Cargill’s ground-beef breakthrough

 

As high-pressure pasteurization (HPP) has grown through the years, the food industry as a whole has found it to be compatible with a wide variety of products. In the protein industry, too, compatibility across product varieties has been far-reaching.

However, ground beef always had been found to be incompatible with HPP. Justin N. Segel, president of American Pasteurization Co. (APC) in Milwaukee, Wis., knows the situation well, harkening back to his days at Emmpak Foods (now a part of Cargill).

“When we started [APC, in 2004], we kind of thought, ‘Wow, it would be interesting if someone would test ground beef,’” he says. “Cargill was one of our first customers with roast beef, a pre-cooked product, and to their credit, they kind of picked up the challenge and started sending ground beef product in to test.”

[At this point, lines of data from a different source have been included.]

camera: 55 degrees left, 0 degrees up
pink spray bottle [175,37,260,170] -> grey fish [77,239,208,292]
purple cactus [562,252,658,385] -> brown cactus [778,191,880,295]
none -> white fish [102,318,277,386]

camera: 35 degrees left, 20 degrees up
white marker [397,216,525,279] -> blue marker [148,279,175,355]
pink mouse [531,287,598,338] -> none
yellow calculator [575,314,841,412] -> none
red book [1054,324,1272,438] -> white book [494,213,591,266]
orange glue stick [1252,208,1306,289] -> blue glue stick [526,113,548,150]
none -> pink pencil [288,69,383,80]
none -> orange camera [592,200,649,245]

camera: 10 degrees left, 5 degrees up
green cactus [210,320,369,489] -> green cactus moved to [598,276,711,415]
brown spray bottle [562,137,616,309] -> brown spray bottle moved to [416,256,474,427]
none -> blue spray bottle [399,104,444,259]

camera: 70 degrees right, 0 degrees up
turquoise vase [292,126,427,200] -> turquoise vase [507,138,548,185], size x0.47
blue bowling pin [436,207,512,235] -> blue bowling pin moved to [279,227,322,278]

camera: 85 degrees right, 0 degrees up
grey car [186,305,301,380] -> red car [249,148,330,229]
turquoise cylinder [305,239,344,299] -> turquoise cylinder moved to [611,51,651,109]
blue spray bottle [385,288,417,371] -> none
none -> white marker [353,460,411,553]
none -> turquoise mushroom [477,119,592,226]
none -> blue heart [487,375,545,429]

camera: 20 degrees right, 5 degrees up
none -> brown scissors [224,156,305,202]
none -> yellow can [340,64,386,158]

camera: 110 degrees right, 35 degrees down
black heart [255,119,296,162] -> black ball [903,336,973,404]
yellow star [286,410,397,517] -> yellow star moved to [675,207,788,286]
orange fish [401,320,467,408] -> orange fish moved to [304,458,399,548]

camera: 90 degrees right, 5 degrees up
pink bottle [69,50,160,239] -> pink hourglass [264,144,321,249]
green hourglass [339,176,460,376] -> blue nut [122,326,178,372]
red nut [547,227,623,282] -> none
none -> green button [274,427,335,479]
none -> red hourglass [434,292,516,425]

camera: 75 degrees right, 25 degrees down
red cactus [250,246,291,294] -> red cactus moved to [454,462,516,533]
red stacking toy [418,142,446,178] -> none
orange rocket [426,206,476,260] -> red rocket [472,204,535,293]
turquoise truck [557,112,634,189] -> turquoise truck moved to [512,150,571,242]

In late February, Cargill introduced its new Fressure brand of ground beef patties, which have double the shelf life of traditional fresh burgers and benefit from the enhanced food safety that HPP brings to the table. Brent Wolke, vice president of Cargill’s Wichita, Kan.-based foodservice meat business, called the Fressure product a “technological breakthrough.”

During a visit to the APC facility by The National Provisioner, Segel discussed the challenges that faced ground beef in terms of applying HPP technology.

“High pressure tends to denature the product, changing it to a dramatically lighter color,” Segel explains. “If you just take ground beef and run it under [standard HPP] parameters, it’s a safe product and you get some shelf life, but it looks more like veal and tastes more like meatloaf.”

Faced with that challenge, Segel adds, many processors could not commit the time or resources to the R&D needed to solve the problem.

“To Cargill’s credit, they wanted to know how they were going to make it work,” he says. “They weren’t going to accept that it just wouldn’t work. Two years of testing later, they did crack the code.”

Segel says APC is seeing more processors willing to invest in the research and development needed to formulate protein products that can withstand the rigors of HPP. And his facility, the first to offer HPP contract services in the U.S., welcomes processors who want to test their products and “finesse” the formulations to get a high-quality, safe product with an improved shelf life. The APC team has worked with many processors in the past on these types of projects and expects to continue. As for Cargill’s Fressure product, Segel says it may be just the first of many breakthrough initiatives.

“We’re starting to see more companies experimenting with raw meats and raw, marinated meats,” Segel says. “We’re doing a variety of party trays and products like that, where in the past one item had a shelf life that would expire the whole tray before the other parts.

“This is a brave new frontier,” he says.